§ **EXERCISE INSTRUCTIONS**
Set down every record below exactly as it stands, leaving out the pictures.

Change detection outputs:
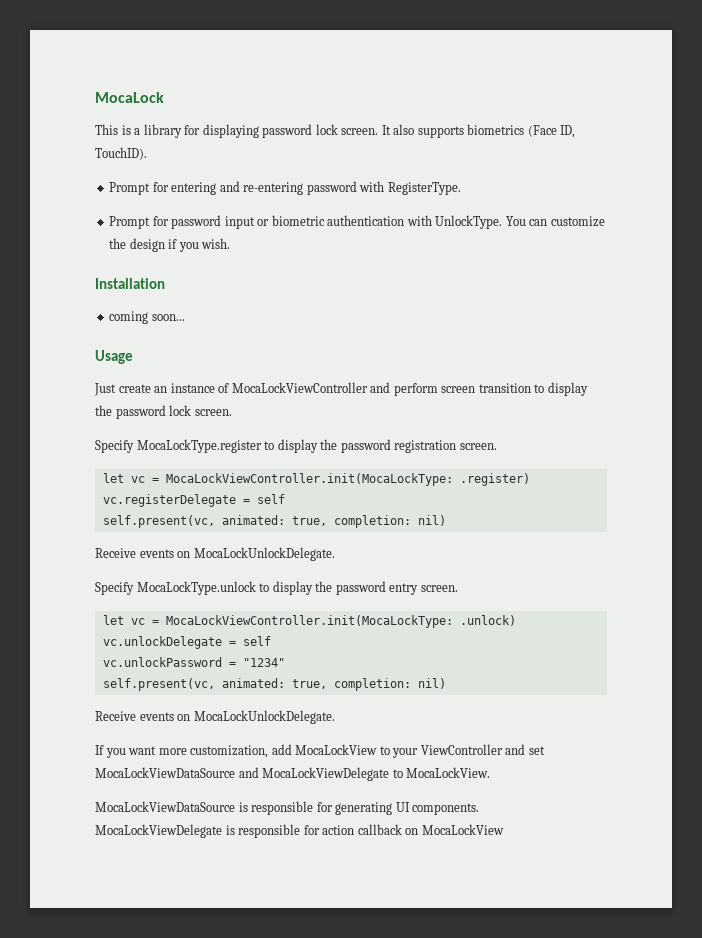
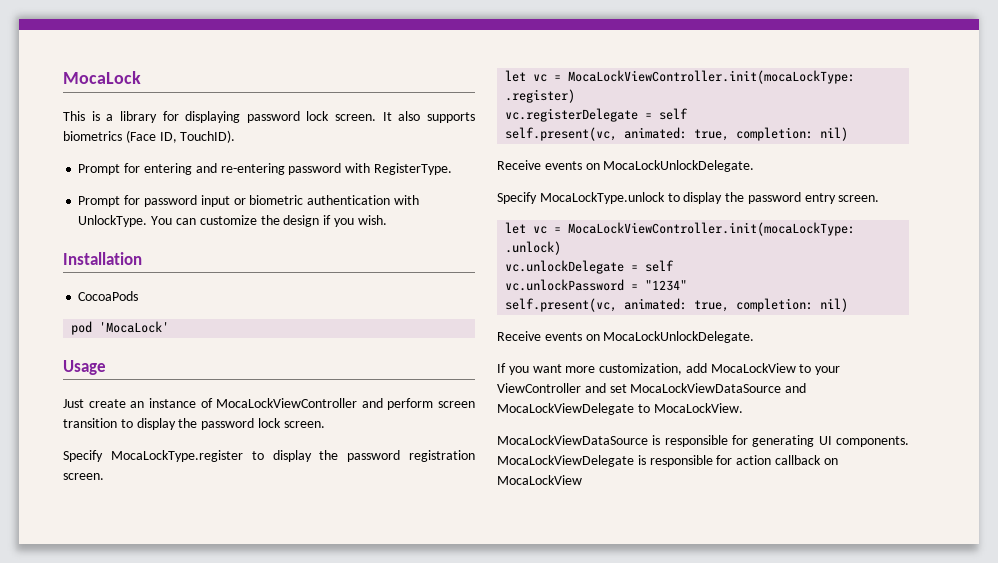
[109,311,185,324] coming soon... -> [78,291,139,301] [71,321,170,335] CocoaPods // pod 'MocaLock'
[165,473,453,486] MocaLockViewController.init(MocaLockType: -> [568,70,856,84] MocaLockViewController.init(mocaLockType:
[165,615,453,628] MocaLockViewController.init(MocaLockType: -> [568,222,856,236] MocaLockViewController.init(mocaLockType:

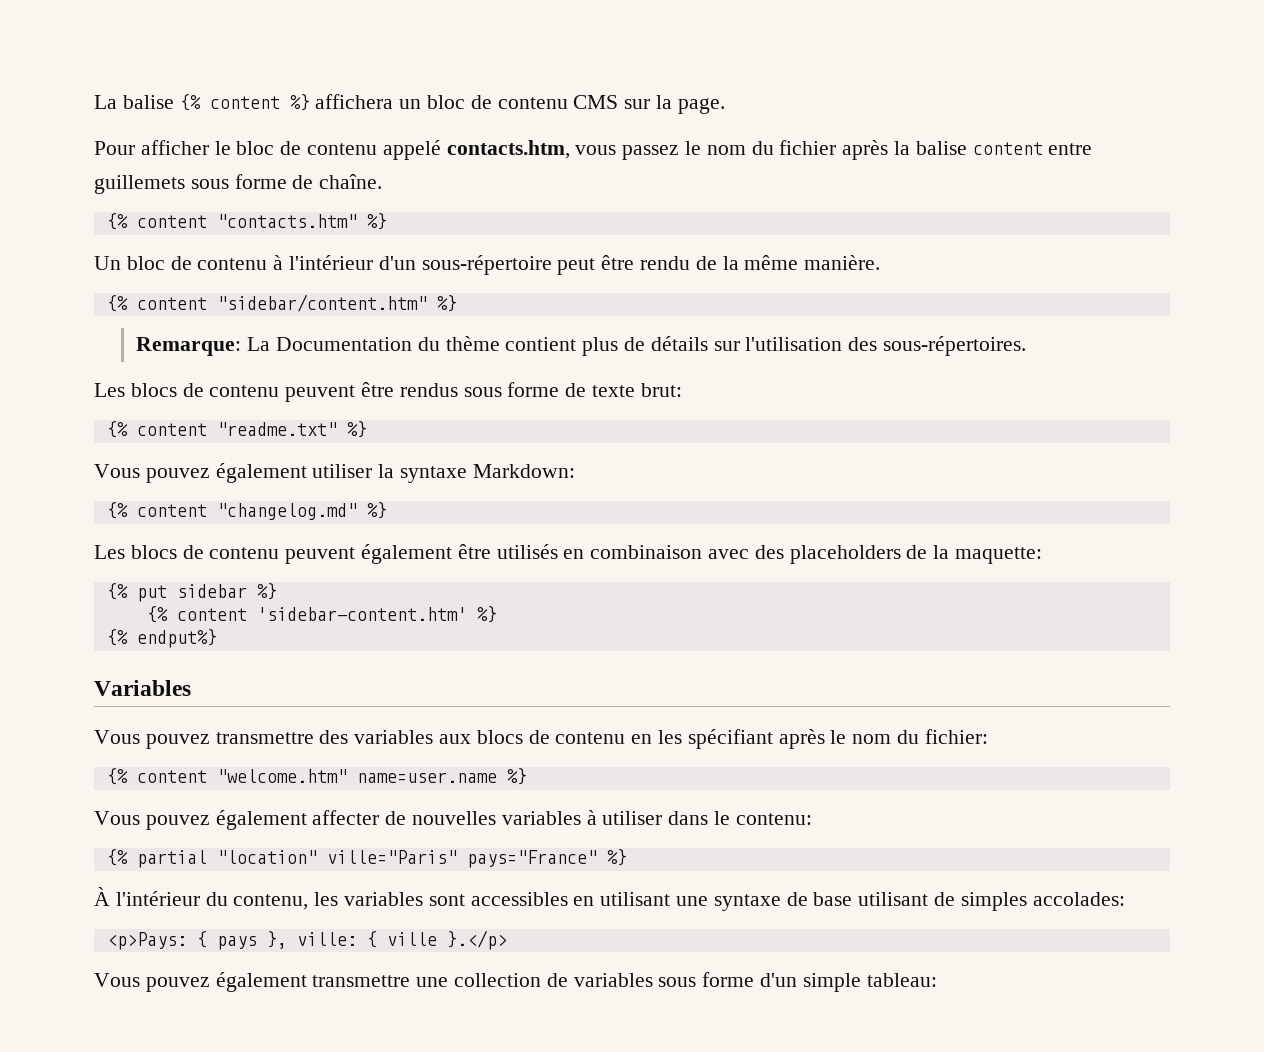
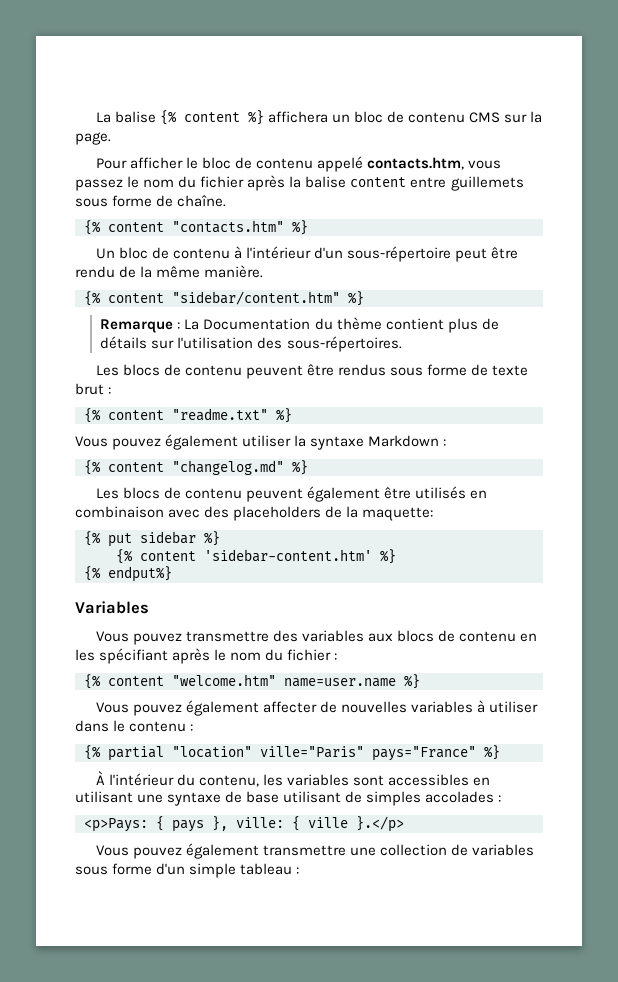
[136,337,242,356] Remarque: -> [100,319,181,333] Remarque :
[640,383,682,397] brut: -> [75,383,112,395] brut :
[472,464,575,478] Markdown: -> [368,435,447,447] Markdown :
[924,729,988,744] fichier: -> [287,649,338,661] fichier :
[735,813,812,825] contenu: -> [129,721,194,732] contenu :
[1032,892,1125,906] accolades: -> [425,791,502,803] accolades :
[866,973,937,987] tableau: -> [240,863,300,875] tableau :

§ **WRITTEN REPLY**
[109,311,185,324] coming soon... -> [78,291,139,301] [71,321,170,335] CocoaPods // pod 'MocaLock'
[165,473,453,486] MocaLockViewController.init(MocaLockType: -> [568,70,856,84] MocaLockViewController.init(mocaLockType:
[165,615,453,628] MocaLockViewController.init(MocaLockType: -> [568,222,856,236] MocaLockViewController.init(mocaLockType:

[136,337,242,356] Remarque: -> [100,319,181,333] Remarque :
[640,383,682,397] brut: -> [75,383,112,395] brut :
[472,464,575,478] Markdown: -> [368,435,447,447] Markdown :
[924,729,988,744] fichier: -> [287,649,338,661] fichier :
[735,813,812,825] contenu: -> [129,721,194,732] contenu :
[1032,892,1125,906] accolades: -> [425,791,502,803] accolades :
[866,973,937,987] tableau: -> [240,863,300,875] tableau :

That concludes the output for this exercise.